Stone taught writing at Johns Hopkins University Writing Seminar
s and Yale. His most recent novel is Death of a Black-Haired Girl. He died in 2015 at his home in Key West, Florida, at the age of seventy-seven.
★
ONE GRAY NOVEMBER day, Elliot went to Boston for the afternoon. The wet streets seemed cold and lonely. He sensed a broken promise in the city’s elegance and verve. Old hopes tormented him like phantom limbs, but he did not drink. He had joined Alcoholics Anonymous fifteen months before.
Christmas came, childless, a festival of regret. His wife went to Mass and cooked a turkey. Sober, Elliot walked in the woods.
In January, blizzards swept down from the Arctic until the weather became too cold for snow. The Shawmut Valley grew quiet and crystalline. In the white silences, Elliot could hear the boards of his house contract and feel a shrinking in his bones. Each dusk, starveling deer came out of the wooded swamp behind the house to graze his orchard for whatever raccoons had uncovered and left behind. At night he lay beside his sleeping wife listening to the baying of dog packs running them down in the deep moon-shadowed snow.

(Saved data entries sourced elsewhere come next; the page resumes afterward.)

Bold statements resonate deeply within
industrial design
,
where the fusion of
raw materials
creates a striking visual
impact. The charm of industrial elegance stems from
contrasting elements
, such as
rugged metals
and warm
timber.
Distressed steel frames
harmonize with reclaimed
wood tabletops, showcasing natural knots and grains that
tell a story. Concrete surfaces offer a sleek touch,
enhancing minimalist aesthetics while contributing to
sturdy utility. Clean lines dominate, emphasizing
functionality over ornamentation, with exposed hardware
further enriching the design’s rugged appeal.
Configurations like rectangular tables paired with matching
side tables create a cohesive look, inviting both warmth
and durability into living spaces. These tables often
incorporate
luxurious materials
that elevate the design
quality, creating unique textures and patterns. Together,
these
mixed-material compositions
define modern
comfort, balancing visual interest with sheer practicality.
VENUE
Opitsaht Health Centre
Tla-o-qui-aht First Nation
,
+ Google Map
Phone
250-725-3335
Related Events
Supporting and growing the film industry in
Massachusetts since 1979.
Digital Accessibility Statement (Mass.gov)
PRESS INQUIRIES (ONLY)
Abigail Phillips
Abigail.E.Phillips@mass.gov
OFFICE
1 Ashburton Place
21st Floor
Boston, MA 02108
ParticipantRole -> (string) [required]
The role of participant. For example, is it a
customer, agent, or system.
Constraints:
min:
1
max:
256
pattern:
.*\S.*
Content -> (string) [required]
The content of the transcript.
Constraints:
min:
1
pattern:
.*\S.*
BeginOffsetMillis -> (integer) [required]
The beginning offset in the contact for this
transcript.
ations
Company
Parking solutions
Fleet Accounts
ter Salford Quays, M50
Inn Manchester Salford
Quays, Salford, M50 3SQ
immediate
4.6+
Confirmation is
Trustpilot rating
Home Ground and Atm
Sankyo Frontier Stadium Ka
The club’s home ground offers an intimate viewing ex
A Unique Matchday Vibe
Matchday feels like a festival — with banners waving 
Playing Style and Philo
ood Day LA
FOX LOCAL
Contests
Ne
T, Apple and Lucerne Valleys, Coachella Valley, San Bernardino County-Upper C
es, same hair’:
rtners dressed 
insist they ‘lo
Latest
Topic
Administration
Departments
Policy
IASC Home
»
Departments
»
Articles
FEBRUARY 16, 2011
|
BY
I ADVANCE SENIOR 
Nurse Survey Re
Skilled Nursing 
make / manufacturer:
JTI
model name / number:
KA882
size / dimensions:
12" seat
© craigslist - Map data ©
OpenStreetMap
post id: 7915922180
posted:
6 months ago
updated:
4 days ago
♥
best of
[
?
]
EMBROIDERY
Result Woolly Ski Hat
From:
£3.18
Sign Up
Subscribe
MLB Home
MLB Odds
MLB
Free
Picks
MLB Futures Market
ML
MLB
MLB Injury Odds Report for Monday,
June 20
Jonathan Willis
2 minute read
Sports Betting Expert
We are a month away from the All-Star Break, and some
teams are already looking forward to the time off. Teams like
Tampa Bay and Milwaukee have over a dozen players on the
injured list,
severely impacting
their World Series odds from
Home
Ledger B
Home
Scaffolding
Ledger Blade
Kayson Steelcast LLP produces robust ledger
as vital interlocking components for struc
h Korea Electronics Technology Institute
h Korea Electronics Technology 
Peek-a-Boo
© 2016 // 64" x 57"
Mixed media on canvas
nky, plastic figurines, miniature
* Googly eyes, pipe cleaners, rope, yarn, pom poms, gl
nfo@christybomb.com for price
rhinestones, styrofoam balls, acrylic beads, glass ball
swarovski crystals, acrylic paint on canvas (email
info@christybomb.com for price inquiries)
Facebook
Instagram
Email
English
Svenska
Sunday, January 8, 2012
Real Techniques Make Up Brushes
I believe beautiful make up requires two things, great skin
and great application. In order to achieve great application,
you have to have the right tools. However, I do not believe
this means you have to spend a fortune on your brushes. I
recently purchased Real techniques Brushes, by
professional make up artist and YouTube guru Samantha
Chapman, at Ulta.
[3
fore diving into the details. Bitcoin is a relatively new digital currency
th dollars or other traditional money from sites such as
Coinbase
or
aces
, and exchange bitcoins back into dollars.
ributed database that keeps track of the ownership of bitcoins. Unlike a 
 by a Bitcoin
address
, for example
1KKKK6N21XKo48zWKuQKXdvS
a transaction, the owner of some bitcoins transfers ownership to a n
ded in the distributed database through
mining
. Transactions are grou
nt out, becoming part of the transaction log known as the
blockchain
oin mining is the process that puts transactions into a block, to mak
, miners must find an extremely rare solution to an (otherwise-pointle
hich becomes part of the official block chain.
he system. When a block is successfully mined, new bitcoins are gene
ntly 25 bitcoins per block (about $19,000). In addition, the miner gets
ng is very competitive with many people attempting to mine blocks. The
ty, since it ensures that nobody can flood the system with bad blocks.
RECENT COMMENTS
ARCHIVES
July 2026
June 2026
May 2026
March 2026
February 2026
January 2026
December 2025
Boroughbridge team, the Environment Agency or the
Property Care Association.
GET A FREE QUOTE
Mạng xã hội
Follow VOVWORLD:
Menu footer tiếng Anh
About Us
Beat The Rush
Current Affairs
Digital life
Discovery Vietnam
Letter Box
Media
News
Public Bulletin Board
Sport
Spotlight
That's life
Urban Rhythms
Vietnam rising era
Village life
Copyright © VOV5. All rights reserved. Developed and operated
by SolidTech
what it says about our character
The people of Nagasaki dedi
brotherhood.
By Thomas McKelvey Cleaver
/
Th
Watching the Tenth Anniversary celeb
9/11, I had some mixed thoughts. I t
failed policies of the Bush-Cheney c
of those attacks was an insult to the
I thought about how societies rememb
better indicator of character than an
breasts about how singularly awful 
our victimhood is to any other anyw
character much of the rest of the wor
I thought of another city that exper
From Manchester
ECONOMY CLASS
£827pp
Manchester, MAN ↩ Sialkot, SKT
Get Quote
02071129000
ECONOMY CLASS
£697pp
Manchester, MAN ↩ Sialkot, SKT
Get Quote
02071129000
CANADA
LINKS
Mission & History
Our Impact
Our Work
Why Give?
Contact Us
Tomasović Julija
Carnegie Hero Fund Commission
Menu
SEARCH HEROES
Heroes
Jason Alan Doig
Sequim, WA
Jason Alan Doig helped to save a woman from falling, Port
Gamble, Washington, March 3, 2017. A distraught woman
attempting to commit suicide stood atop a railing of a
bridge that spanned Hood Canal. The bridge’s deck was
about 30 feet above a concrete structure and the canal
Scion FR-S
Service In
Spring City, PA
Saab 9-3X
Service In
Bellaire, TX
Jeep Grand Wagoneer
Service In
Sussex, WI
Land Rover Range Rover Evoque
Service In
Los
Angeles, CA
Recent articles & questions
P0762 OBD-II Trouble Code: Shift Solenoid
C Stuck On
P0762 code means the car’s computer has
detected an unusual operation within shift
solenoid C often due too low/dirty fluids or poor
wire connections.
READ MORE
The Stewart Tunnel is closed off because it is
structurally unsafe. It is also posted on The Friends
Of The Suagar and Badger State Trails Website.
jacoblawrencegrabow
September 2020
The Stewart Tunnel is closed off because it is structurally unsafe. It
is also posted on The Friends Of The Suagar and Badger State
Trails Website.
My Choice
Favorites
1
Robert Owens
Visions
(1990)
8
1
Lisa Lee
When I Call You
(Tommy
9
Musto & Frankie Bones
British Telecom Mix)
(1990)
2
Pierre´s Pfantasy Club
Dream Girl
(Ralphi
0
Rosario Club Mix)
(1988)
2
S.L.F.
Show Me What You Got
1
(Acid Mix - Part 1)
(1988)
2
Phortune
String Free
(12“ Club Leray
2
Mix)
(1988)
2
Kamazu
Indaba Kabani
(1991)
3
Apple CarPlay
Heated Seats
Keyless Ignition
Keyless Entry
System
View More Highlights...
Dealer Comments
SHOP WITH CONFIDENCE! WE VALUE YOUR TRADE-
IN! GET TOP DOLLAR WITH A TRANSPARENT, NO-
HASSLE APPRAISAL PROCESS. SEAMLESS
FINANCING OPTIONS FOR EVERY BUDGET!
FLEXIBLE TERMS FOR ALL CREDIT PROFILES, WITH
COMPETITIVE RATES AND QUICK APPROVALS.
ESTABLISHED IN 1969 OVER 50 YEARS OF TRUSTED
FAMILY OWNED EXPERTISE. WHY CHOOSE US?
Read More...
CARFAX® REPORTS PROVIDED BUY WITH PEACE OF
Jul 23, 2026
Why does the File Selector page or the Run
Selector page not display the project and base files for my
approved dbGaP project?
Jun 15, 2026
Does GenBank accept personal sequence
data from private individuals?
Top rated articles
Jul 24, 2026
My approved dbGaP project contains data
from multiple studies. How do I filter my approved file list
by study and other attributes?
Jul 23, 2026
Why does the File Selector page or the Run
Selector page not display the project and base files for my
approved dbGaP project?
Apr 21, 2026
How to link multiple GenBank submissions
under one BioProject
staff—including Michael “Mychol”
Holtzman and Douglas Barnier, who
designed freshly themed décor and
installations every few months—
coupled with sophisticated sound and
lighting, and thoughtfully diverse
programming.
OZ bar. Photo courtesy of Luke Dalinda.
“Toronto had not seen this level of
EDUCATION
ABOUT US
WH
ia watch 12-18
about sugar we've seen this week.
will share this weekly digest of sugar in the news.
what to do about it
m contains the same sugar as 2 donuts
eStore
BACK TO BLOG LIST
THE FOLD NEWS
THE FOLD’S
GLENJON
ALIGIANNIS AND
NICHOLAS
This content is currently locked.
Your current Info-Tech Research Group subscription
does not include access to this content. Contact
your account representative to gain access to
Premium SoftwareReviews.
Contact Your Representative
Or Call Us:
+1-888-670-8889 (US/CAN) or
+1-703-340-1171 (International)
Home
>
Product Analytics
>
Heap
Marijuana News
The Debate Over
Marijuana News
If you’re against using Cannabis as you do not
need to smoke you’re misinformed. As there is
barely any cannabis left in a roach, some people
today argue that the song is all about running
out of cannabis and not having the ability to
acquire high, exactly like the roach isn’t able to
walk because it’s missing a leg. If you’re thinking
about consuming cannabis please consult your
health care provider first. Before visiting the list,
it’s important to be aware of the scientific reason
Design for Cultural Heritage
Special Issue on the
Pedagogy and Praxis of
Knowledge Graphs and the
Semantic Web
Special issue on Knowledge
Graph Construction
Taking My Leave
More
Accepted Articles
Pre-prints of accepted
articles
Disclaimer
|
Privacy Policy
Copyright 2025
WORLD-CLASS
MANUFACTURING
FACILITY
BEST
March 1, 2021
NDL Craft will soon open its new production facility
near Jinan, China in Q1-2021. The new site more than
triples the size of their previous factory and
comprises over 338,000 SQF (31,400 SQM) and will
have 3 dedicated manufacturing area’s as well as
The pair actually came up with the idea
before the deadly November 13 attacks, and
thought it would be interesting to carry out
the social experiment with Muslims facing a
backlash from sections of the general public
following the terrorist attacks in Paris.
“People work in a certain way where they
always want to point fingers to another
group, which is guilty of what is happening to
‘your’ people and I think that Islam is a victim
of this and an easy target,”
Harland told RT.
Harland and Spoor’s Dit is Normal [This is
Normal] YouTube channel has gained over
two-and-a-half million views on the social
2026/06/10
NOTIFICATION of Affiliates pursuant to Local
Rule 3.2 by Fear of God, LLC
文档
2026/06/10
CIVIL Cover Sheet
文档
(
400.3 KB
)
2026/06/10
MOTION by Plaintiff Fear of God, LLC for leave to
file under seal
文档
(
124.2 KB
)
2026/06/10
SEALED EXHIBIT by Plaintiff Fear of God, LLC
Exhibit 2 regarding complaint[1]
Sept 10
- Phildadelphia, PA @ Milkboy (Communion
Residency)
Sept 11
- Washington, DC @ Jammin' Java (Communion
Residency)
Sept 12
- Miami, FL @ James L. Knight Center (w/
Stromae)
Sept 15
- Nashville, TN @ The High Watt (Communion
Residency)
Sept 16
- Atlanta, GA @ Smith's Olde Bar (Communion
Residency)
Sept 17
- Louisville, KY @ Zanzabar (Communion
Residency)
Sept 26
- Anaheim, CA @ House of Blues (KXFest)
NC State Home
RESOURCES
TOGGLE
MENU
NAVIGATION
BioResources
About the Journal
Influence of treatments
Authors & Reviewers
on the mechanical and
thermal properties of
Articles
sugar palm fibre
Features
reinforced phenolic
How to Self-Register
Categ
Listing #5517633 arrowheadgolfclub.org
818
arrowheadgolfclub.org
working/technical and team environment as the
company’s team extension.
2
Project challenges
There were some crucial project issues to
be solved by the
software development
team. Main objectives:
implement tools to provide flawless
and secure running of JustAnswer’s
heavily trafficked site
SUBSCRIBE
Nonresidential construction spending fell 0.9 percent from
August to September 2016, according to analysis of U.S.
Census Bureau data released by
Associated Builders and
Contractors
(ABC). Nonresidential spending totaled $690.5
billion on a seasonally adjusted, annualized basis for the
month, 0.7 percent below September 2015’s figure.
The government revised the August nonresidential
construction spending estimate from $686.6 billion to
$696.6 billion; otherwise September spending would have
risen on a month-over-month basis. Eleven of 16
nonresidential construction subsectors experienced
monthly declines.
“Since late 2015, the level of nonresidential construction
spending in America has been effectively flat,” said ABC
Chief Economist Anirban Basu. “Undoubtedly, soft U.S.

Day in, day out, he was sober. At times it was almost stimulating. But he could not shake off the sensations he had felt in Boston. In his mind’s eye he could see dead leaves rattling along brick gutters and savor that day’s desperation. The brief outing had undermined him.
Sober, however, he remained, until the day a man named Blankenship came into his office at the state hospital for counseling. Blankenship had red hair, a brutal face, and a sneaking manner. He was a sponger and petty thief whom Elliot had seen a number of times before.